TUGAS LATIHAN:
1. Jawablah pertanyaan berikut berdasarkan opini tentang Permen ESDM No 11 Tahun 2020.
(a) Siapa penulis opini tersebut?
(b) Investasi di sektor apa yang disebut tidak memberikan keadilan bagi para penambang nasional?
(c) Harga apa yang diinginkan penulis menjadi ukuran harga nikel di industri-industri smelter?
2. Teruskan opini tentang Permen ESDM No 11 Tahun 2020 mulai dari kalimat terakhirnya.

Opini  

Potret Suram Permen ESDM No 11 Tahun 2020

Oleh: Ahmad Zainul, S.Sos

Bangsa Indonesia yang kaya akan sejarah, kaya sumber daya alamnya, dan kaya akan sumber daya manusianya menjadi cerita ketika ketaatan serta kepatuhan aturan menjadi bayang semu di tengah wibawa yang terus terseok.

Cerita tentang kemandirian ekonomi, keadilan sosial bagi seluruh rakyatnya seakan menjadi jargon yang jauh panggang dari api. Geliat ekonomi, sosial serta politik yang semakin maju justru seakan mengantarkan bangsa pada kerapuhan diri, Berkaca dari sudut ekonomi. Investasi sektor nikel kian hari kian tidak memberikan keadilan bagi para penambang nasional yang bermimpi untuk tumbuh dan berkembang bersama para stakeholder pemegang tampuk kekuasaan.

Nyatanya aturan hanyalah aturan. Semua kabur, semua semu hanya menjadi bintik-bintik hitam di atas kertas putih tak bertaring. Apa daya dia sudah lahir (PEERMEN ESDM NO 11 TAHUN 2020), tapi seperti tak bernafas dia ada tapi mungkin tak ternilai bagi para penanam modal. Menjadi tidak ideal bagi kami (para penambag) dan seperti sebuah candaan bagi mereka (Industri Pengolahan Nikel). Seperti tak memiliki barisan pecalang aturan ini tak terkawal. Sehingga ketentuan yang sudah disepakati dan diatur pemilik Negeri, mental, atau ambyar bagi para pembeli. Kritikan kami ditanggapi dengan setengah hati. Kami gelisah tapi kami hanya bisa diam, kami marah pada keadaan tapi kami hanya bisa bungkam agar kami tidak “dibungkam”, agar kami tak dibuang.

Penguasa. Apakah kalian tahu? Apakah kalian sadar dengan maksud kami? Kami ingin harga HPM yang kalian tentukan menjadi ukuran harga nikel di industri-industri Smelter. Yah begitu gamblangnya. Kami bersandar pada kalian, penuh harap dengan wibawa kalian yang bersenjatakan PERMEN yang kalian lahirkan untuk mengalahkan kartel-kartel nikel di Selebes.

MATERI:
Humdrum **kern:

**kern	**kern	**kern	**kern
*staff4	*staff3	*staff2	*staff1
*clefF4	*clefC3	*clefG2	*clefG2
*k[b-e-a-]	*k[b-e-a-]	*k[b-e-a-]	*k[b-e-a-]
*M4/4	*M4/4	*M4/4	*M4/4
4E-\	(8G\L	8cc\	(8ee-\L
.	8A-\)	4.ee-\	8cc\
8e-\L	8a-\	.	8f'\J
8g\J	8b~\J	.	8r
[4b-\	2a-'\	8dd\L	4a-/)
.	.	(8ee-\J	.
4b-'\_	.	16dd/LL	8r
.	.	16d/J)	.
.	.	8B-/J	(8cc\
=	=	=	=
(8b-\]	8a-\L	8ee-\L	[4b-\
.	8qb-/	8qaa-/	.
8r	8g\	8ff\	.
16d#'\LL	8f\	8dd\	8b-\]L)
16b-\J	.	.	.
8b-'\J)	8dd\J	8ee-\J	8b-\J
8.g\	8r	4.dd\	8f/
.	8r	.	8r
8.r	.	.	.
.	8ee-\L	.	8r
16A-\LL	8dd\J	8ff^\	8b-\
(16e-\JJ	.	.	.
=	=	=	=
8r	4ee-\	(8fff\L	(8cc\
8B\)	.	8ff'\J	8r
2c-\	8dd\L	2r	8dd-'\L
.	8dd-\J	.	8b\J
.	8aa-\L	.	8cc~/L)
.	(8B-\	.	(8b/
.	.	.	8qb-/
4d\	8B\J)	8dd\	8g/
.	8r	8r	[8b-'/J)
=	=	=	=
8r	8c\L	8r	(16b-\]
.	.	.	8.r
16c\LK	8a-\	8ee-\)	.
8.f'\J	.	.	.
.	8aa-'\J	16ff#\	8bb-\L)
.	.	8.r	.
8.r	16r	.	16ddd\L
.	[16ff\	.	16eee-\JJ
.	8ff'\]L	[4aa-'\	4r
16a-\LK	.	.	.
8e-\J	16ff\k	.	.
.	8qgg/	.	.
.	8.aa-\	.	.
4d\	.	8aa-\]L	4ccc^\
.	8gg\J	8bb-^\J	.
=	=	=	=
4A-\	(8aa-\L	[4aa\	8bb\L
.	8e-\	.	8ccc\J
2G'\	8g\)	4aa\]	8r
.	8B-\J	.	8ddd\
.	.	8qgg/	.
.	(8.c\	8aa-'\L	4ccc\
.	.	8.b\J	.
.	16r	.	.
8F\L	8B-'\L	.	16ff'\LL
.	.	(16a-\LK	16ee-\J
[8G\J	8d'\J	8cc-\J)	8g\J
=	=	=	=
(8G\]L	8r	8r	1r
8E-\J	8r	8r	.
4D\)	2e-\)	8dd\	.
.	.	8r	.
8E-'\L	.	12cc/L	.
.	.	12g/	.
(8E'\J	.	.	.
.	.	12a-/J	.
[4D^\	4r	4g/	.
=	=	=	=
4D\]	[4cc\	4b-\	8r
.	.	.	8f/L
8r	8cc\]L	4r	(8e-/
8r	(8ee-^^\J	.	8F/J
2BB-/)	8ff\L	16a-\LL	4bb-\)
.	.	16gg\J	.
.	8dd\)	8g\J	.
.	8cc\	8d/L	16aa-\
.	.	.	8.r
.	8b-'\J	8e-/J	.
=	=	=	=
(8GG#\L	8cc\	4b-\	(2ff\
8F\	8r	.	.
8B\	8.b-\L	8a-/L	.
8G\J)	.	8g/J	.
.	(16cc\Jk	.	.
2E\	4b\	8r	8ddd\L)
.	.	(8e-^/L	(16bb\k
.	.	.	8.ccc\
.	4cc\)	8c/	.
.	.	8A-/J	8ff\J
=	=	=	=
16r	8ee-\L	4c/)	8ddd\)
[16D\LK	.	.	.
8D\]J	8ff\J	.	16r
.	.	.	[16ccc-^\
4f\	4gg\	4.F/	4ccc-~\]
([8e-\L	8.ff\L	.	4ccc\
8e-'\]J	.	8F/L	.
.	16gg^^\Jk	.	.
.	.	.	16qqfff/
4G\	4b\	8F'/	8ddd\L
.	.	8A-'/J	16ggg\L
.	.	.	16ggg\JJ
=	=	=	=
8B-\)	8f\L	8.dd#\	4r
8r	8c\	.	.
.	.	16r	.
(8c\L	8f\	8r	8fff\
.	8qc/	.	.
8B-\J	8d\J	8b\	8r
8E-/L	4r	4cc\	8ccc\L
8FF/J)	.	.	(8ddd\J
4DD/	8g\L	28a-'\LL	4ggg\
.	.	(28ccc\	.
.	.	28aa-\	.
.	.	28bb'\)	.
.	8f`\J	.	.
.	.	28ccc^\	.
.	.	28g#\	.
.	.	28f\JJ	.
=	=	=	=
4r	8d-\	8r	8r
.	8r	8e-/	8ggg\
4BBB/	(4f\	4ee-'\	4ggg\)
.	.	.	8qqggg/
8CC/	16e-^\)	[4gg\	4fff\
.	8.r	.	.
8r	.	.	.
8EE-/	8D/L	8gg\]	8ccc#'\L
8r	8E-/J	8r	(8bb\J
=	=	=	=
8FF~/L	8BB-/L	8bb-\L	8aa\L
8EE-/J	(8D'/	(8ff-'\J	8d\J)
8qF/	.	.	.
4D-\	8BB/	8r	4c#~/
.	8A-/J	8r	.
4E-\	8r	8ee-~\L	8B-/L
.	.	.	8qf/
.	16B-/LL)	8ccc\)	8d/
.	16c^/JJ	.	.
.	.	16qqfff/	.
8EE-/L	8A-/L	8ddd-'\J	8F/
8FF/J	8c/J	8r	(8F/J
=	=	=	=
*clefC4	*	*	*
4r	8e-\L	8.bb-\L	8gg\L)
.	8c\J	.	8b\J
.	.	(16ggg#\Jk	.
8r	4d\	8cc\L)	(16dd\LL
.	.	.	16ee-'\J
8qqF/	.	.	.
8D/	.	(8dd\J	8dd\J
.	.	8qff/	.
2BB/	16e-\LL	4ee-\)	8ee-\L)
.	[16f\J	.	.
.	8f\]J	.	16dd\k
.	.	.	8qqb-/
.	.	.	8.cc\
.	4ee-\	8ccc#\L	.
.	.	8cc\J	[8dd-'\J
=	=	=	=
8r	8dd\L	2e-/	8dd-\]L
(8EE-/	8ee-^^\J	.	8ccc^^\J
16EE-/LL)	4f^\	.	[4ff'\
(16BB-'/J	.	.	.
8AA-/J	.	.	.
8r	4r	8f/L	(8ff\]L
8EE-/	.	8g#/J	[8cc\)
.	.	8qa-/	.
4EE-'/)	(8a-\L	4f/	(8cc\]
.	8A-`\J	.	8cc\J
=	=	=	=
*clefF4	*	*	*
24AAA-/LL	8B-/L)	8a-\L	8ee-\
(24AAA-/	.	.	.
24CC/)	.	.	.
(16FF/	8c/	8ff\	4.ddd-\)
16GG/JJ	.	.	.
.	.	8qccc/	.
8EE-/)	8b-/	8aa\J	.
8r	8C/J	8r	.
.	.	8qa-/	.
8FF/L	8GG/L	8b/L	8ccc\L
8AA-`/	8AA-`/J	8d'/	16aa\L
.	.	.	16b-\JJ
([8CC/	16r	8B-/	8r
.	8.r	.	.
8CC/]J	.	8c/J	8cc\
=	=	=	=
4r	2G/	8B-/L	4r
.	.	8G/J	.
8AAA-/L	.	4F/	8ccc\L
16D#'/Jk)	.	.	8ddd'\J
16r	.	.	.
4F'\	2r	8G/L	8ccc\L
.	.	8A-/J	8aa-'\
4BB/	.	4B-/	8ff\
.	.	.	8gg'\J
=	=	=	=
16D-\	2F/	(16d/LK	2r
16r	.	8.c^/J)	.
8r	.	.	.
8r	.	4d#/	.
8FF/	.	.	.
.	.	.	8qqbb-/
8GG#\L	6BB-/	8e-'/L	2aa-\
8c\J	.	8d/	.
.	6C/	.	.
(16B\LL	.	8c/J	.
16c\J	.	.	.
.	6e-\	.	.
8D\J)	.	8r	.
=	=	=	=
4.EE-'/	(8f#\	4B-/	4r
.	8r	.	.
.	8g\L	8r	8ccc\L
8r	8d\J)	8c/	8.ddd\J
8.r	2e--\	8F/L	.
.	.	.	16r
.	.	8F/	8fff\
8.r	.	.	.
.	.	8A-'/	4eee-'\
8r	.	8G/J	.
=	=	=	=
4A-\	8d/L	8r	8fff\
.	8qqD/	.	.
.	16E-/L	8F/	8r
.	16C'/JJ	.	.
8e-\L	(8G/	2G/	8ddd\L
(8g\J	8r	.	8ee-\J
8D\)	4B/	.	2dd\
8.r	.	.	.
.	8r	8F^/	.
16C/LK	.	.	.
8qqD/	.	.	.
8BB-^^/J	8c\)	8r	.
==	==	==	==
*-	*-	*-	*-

JAWABAN LATIHAN:
1.
(a) Ahmad Zainul, S.Sos.
(b) Sektor nikel.
(c) Harga HPM yang ditentukan oleh penguasa.

2.
Ingin kami luruskan, ini bukan tentang kebencian. Ini tentang keadilan, tentang perjuangan bersama untuk merajut persatuan guna mengejar cita-cita kemandirian bangsa, tanpa mengacuhkan siapapun dengan latar belakang apapun. Ayo pa, ayo bu. Kita butuh lebih dari sekedar tulisan di atas kertas. Jauh dari itu kita butuh ketegasan akan lahirnya kebijakan dan aturan yang mampu tegak sejalan dengan bunyinya. Tidak hanya di kertas tapi juga di lapangan.

Kita berkeyakinan ikhtiar ini bukan milik kita sendiri, Saya melihat hal ini dari kaca mata aturan saja. Saya berfikir bahwa kemajuan ekonomi berbasis teknologi bangsa akan sangat di pengaruhi oleh sinergitas semua kalangan baik pengambil kebijakan maupun pelaksana kegiatan lapangan. Apalagi yang berkaitan erat dengan Investasi asing yang mengikutsertakan teknologi dalam Industrinya.

Saling keterkaitan kesemuanya tentu mengharuskan praktek tata niaga yang baik, yang berkeadilan berdasarkan keputusan yang ditetapkan pemerintah. “Masalahnya adalah Smelter-Smelter yang ada khusunya di daerah Sulawesi masih kemudian menggunakan Surveyor pilihan mereka sendiri tidak mau menggunakan Surveyor yang telah ditetapkan oleh Pemerintah, tentu hal ini akan semakin menjauhkankan tititk temu.Padahal ore nikel yang di olah menjadi ferronickel memiliki harga yang dapat meningkat dari USD55/ton menjadi USD232/ton. Terjadi peningkatan sangat signifikan. Sangat tidak adil bagi penambang jika harga masih ditekan dibawah ketentuan.Di tambang, keburu-buruan Pemerintah yang menghentikan Relaksasi Ekspor.

Padahal sangkaan bahwa penambang akan sangat mencederai ekonomi bangsa dengan menjual nikel mentah keluar. Munngkin bisa jadi merupakan masa depan cerah bagi industri nikel nasional. Karena modal besar perlu digenjot dari keuntungan kuota ekspor karena akan sangat bisa memaksimalkan percepatan pembangunan smelter anak bangsa yang tidak lagi di tunggangi dana-dana PMA.

Penulis adalah Ketua Himpunan Mahasiswa Pengusaha Muda Indonesia (Himapindo) Sulawesi Tenggara.